Harry thought about all his friends, friends who now were all dead. Ron killed himself. Hermione was killed by Ron. Dumbledore was killed by Voldemort pretending to be Snape. Snape was still alive, but was pretending to be Voldemort. Ginny and her entire family were burned alive until they were dead. Cho was killed in a freak Quidditch accident that was actually concocted by Hermione. Voldemort was killed by…"By me!" Harry said out loud.
Harry had defeated the Dark Lord, but the victory came with a terrible price. He lost his magic abilities while fighting the Dark Lord, but for an unexplained reason, the Dark Lord died the instant Harry lost his powers but Harry still retained his magical powers despite losing them for a time.
The staff at Hogwarts were all killed in the House Wars, as were most of the wizards in the world. Hagrid was eaten by his half-brother. Crabbe and Goyle were killed by Hermione's cat, Crookshanks, who was actually an Animagus named Mardagos, and was a sworn protector of Hermione. Mardagos failed obviously, when Ron ran her broken heart through with a large spear after he found out she had burned his family alive. She begged and begged him and told him that she loved him and would never do anything like that, but he killed her. When Mardagos finally arrived at the scene after looking for her for several days, he told Ron that he, Mardagos, was the one that burned Ron's family because he suspected them of trying to kill Hermione. After Ron heard that, he impaled himself on the same spear to which Hermione was still attached. At last they could be together.

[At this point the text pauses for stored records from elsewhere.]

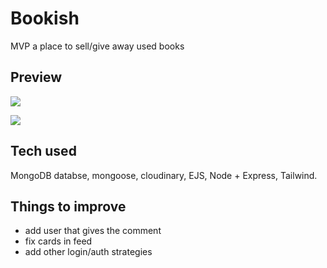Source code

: # Bookish

MVP a place to sell/give away used books

## Preview

![](https://ik.imagekit.io/a8p7pl7hs/git-previews/index_7-O8pFhju.jpg?ik-sdk-version=javascript-1.4.3&updatedAt=1671636996835)

![](https://ik.imagekit.io/a8p7pl7hs/git-previews/books1_s3M1_zvWw9.gif?ik-sdk-version=javascript-1.4.3&updatedAt=1671648874022)

## Tech used

MongoDB databse, mongoose, cloudinary, EJS, Node + Express, Tailwind.

## Things to improve

- add user that gives the comment
- fix cards in feed
- add other login/auth strategies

Moaning Myrtle was also killed. Nobody thought you could re-kill a dead person, but you can. What a hoot that was, Harry thought to himself.
Viktor Krum was eaten alive by the spiders in the Forbidden Forest after a game of "Catch the Kitty" went horribly awry. The Death Eater army was decimated in a battle against the remaining Order of the Phoenix members, whose true numbers remained unknown. The Order themselves usurped the power of the government, killed the entire Ministry and initiated the House Wars.
Harry thought some more about his dead friends and how long ago all that had been and gave a long sigh. It was so long in fact, that he fell asleep midway through his reminiscing.
When he woke up, he was still lying on the floor where he had opened his parcel. He continued to open it and pull out his prize.
"Well look at these blokes." Harry said in his best Australian accent.
"I think it's about time to use these."